Most models introduce regressions on more than 75% of tasks. The zero-regression rate (fraction of tasks where the model makes no change that breaks an already-passing test) is below 0.25 for the majority of models tested. For a benchmark of long-term maintainability, that’s the core failure mode.

Claude Opus is the outlier. It’s the only model family to exceed a 50% zero-regression rate. Every other provider falls short of that bar — in some cases significantly.

Within provider families, newer always beats older. This holds without exception across all 8 providers tested. The gap also widens for post-2026 releases, suggesting the industry is directionally improving on this dimension even if no model has solved it.

Zero-Regression Rate (higher is better)

Fraction of tasks where the agent introduced zero regressions across all CI iterations

Claude Opus (series)above 50%

Most other modelsbelow 25%

18 models from 8 providers tested. Approximate ranges; exact per-model scores not published in the preprint.

The paper also finds that provider preferences diverge when the EvoScore weighting parameter (γ) changes. Some providers — MiniMax, DeepSeek, GPT — score better when long-term stability is weighted heavily. Others — Kimi, GLM — score better under short-term weighting. Claude and Qwen are stable across both. What you optimize for matters, and different architectures / training regimes produce different tradeoff profiles.

Why This Is Hard

The reason regression rates are so high is probably structural: agents are local optimizers. They see the current failing tests, fix them, and move on. They don’t model how their change interacts with tests that are currently passing, especially across a 200-day history of accumulated logic.

This is also why the benchmark required 10 billion tokens to run across 18 models. Each task is genuinely long — multiple CI rounds, each involving code comprehension, requirement synthesis, and implementation against a realistic repo. You can’t fake your way through this with pattern matching on file diffs.

The dual-agent split (Architect / Programmer) helps, but it’s still 20 chances to introduce a regression per task. Compound errors add up fast.

Caveats

The benchmark is currently 100 tasks, all Python, all open-source repos with permissive licenses. That’s a deliberate tradeoff for quality over quantity — each task required manual validation — but it’s a narrow slice of real-world software diversity. Enterprise codebases with proprietary dependencies, mixed language stacks, and legacy constraints are not represented.

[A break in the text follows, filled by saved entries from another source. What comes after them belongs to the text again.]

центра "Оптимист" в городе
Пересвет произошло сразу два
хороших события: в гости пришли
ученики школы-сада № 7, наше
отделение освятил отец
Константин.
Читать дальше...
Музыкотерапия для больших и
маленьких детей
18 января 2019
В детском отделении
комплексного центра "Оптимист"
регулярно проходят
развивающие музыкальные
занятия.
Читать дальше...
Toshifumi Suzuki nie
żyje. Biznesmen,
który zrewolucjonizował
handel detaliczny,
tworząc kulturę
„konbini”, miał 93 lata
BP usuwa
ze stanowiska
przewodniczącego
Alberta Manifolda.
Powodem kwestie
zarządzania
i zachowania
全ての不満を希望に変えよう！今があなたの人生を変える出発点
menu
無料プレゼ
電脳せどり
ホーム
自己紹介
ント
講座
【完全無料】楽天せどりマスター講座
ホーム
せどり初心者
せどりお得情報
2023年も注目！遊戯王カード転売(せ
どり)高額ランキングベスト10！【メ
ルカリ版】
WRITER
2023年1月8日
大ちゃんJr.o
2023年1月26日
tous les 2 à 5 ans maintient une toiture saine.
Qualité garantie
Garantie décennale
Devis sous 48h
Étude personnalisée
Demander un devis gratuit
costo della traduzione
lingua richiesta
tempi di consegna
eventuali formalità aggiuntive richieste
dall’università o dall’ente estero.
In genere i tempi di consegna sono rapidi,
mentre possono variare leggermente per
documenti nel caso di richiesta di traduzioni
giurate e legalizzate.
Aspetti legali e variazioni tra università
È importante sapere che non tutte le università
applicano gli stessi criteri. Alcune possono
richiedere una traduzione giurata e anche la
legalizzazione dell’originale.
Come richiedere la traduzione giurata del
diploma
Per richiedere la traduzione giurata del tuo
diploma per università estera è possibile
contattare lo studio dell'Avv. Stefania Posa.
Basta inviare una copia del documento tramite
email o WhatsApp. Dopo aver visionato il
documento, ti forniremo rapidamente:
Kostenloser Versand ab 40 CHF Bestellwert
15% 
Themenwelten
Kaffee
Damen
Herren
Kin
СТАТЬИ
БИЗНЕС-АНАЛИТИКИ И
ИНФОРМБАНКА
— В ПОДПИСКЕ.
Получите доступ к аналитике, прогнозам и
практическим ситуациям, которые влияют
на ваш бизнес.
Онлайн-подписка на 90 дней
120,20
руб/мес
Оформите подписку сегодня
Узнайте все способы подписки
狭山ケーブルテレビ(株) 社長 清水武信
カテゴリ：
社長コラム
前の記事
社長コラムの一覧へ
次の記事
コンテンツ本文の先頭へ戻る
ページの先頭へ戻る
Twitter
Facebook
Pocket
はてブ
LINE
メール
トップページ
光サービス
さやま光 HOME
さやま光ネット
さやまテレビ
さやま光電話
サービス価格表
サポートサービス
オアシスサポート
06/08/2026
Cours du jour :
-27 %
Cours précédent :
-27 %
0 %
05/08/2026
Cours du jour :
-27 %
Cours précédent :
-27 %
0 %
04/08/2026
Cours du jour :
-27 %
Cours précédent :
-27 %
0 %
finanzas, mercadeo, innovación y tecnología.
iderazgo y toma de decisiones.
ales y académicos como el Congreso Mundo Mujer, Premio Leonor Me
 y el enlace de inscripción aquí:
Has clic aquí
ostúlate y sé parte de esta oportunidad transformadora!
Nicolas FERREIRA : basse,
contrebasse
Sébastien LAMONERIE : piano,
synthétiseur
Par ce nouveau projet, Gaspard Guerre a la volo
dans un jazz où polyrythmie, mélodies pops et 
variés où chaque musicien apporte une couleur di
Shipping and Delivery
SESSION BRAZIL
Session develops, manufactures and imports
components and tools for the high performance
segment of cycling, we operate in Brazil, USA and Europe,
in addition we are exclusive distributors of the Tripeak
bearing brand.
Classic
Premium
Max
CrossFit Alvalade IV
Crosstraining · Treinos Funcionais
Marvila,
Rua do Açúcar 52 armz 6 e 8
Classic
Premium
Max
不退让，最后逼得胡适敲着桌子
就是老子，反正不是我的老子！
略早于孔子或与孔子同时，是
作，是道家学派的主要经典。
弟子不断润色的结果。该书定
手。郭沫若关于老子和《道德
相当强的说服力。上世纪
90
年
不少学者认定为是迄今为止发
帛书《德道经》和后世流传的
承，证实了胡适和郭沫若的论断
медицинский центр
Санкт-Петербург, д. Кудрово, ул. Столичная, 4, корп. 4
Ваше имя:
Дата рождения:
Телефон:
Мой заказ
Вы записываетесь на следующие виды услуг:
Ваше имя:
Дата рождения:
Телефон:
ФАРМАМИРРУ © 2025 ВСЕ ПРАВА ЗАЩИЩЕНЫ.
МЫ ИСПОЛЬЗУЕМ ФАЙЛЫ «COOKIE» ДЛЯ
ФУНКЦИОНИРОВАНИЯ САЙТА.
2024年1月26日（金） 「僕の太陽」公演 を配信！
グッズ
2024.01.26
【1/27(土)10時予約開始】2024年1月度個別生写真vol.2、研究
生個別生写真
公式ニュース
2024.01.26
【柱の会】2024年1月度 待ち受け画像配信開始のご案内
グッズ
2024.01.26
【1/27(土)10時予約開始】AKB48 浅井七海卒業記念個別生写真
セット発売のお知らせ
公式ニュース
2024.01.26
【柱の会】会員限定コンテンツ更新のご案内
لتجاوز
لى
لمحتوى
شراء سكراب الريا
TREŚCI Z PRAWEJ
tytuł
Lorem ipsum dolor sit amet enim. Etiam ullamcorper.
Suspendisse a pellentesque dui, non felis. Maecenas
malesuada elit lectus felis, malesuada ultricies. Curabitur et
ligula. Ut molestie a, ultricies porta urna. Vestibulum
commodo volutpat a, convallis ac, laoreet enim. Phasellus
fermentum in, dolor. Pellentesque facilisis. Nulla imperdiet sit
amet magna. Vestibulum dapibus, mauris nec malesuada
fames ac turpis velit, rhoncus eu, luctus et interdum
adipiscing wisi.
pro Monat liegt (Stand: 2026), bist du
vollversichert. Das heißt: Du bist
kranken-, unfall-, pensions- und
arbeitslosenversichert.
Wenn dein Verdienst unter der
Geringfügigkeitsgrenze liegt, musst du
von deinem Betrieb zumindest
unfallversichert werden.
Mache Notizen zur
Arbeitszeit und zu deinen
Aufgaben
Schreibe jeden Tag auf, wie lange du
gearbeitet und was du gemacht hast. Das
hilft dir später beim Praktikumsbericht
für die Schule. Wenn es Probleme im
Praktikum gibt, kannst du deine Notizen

The exact per-model scores aren’t in the preprint (only qualitative observations and relative rankings). Numerical results are described in terms of observations rather than published leaderboard tables in the version reviewed here.

The 20-iteration cap and 3600-second per-test timeout also set an upper bound on task complexity. Real CI pipelines can be longer and slower — the benchmark is realistic but not exhaustive.

Still, as a signal: if the best models on the market can only avoid regressions half the time on a controlled benchmark, the gap between “writes code that passes tests” and “maintains a codebase reliably” is real, large, and worth measuring.